**Try it:** From the listing below, copy only the lines from the line that contains "287 128 114.1" to the line that contains "587 56 344.2", counting those two lines as part of the copy.
[[ Data under study open ]]
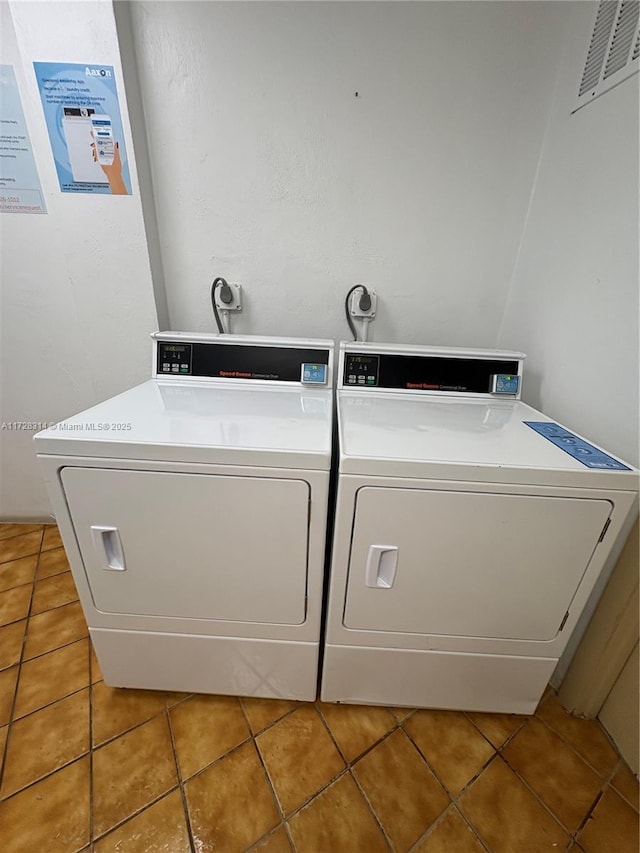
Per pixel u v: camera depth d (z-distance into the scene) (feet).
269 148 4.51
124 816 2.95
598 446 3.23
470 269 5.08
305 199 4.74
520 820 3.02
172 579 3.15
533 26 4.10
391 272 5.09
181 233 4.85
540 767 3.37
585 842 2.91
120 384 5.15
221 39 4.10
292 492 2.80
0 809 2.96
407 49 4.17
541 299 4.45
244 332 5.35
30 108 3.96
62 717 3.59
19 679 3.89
[[ Data under study closed ]]
[[ Data under study open ]]
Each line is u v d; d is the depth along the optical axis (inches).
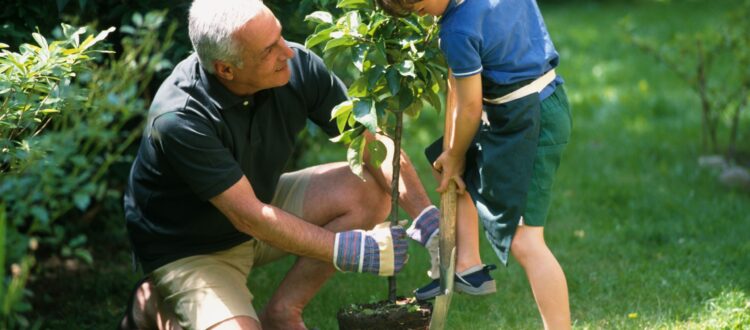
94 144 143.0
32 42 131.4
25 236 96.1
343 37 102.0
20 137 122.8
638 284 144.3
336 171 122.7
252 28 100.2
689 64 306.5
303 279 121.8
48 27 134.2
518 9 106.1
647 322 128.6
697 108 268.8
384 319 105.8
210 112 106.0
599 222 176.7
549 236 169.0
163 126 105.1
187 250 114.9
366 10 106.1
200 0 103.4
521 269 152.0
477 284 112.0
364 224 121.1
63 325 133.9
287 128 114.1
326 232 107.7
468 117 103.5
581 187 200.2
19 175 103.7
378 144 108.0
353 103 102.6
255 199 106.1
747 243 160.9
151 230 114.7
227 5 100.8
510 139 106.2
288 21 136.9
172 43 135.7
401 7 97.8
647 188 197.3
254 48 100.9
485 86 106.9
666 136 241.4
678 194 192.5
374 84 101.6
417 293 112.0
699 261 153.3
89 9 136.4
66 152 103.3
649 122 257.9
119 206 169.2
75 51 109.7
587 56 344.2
[[ Data under study closed ]]
[[ Data under study open ]]
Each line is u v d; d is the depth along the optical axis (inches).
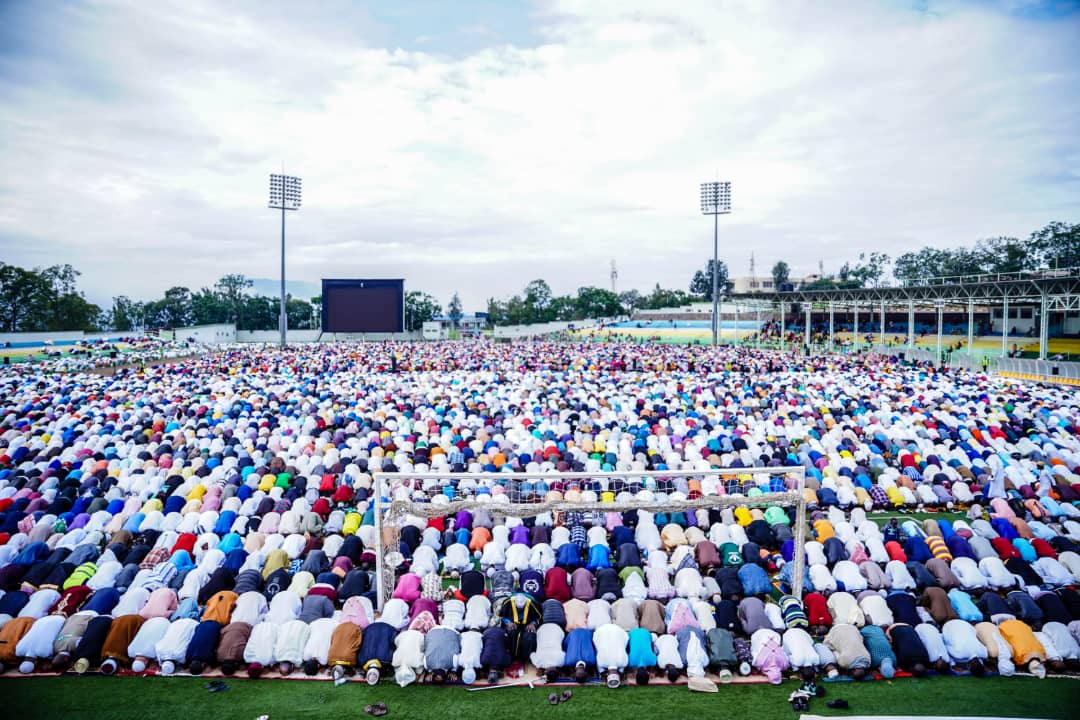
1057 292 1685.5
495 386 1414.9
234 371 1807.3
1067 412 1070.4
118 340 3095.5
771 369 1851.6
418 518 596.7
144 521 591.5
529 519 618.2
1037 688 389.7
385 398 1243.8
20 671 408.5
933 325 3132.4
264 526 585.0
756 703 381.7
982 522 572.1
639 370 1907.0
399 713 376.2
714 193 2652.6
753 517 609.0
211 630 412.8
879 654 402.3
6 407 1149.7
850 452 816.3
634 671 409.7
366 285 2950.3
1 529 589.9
[[ Data under study closed ]]
**Solution to the problem:**
287 128 114.1
326 232 107.7
468 117 103.5
581 187 200.2
19 175 103.7
378 144 108.0
353 103 102.6
255 199 106.1
747 243 160.9
151 230 114.7
227 5 100.8
510 139 106.2
288 21 136.9
172 43 135.7
401 7 97.8
647 188 197.3
254 48 100.9
485 86 106.9
666 136 241.4
678 194 192.5
374 84 101.6
417 293 112.0
699 261 153.3
89 9 136.4
66 152 103.3
649 122 257.9
119 206 169.2
75 51 109.7
587 56 344.2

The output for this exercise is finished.